After more stories and plenty of food and tea. I headed to the tent for the final night sleeping on the trail. As I walked to my tent I had a deep conversation with the gentleman Robert from Scotland. We both looked over the valley as the sun faded and the sky turned black. I can say the stars were absolutely amazing that night and although I felt one with the universe at that Monet I felt very small compared to the depths of time and space. I headed to my tent got in my sleeping bag and passed out completely exhausted mentally and physically.
I woke up around same time and same routine. Todays hike would be the easiest of all the days as we hiked through the Sacred Valley down into Ollantaytambo. Since we had descended so much yesterday and would continue today the weather got warmer and the oxygen was more available in the air and my lungs were appreciative. As we continued hiking Hugo had mentioned to me previously about ancient tombs up into the mountains that was far of the trail but he would take me when we got to that point if I was interested and had the stamina. Robert and I were game so we left our bags with the rest of the group who were gracious enough to wait and hiked up the side of the quarry mountain to the ancient tombs.

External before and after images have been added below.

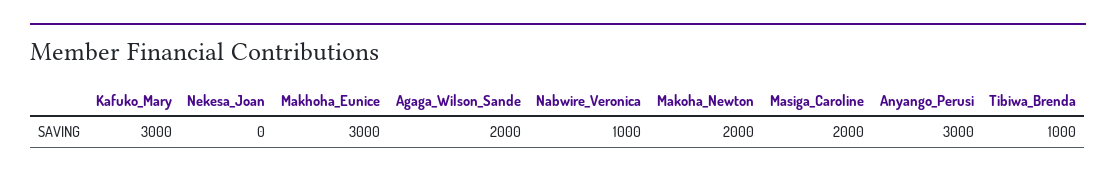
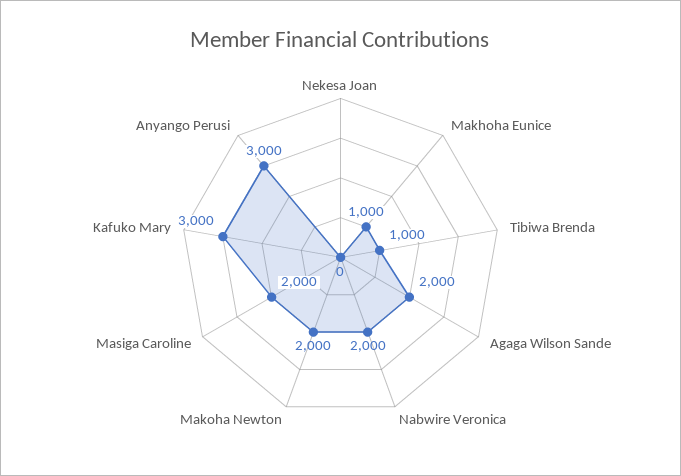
  {
    "Kafuko_Mary": 3000,
    "Nekesa_Joan": 0,
-   "Makhoha_Eunice": 3000,
+   "Makhoha_Eunice": 1000,
    "Agaga_Wilson_Sande": 2000,
-   "Nabwire_Veronica": 1000,
+   "Nabwire_Veronica": 2000,
    "Makoha_Newton": 2000,
    "Masiga_Caroline": 2000,
    "Anyango_Perusi": 3000,
    "Tibiwa_Brenda": 1000
  }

The hike was hard and took about 45 minutes but when we got close you could see mounded stones and underground entrances to tombs. This was amazing and almost seemed like a childhood fantasy of living out an adventure of Indiana Jones. The entrance was very narrow but as you climbed down in the rock quarry tomb you could see the remains of skeletons. The feeling in the tomb was eerie and I was very respectful of the environment and of the loss of life especially considering I had just lost my mom, dad, and grandmother. I was very emotional as I excited the tomb and said a prayer. We each took a turn going down into the tomb as Hugo explained he rarely ever takes anyone to these tombs and assured me that death is just the beginning of something new and that life soul energy never ends.
We hiked back down to the group shared our experience and headed toward the trail. We hit a few rough patches of mosquitos which were happy to see me but I cannot say the same. Hugo explained rubbing leaves from the peppercorn tree would repel then and sure enough it worked. We saw some amazing plants including San Pedro a local medicine that produces hallucinations similar to Peyote. We also started seeing animals, small villages and farms. After a lunch break and a few more hours we crossed the bridge back into the town of Ollantaytambo. At this point if felt aqward and strange to be around civilization and so much commotion. My senses were very heightened and I really just wanted to hike back up into the mountains. I did enjoy a beer as we headed to the train that would take us to Aquas Callientes the gateway to Machu Picchu.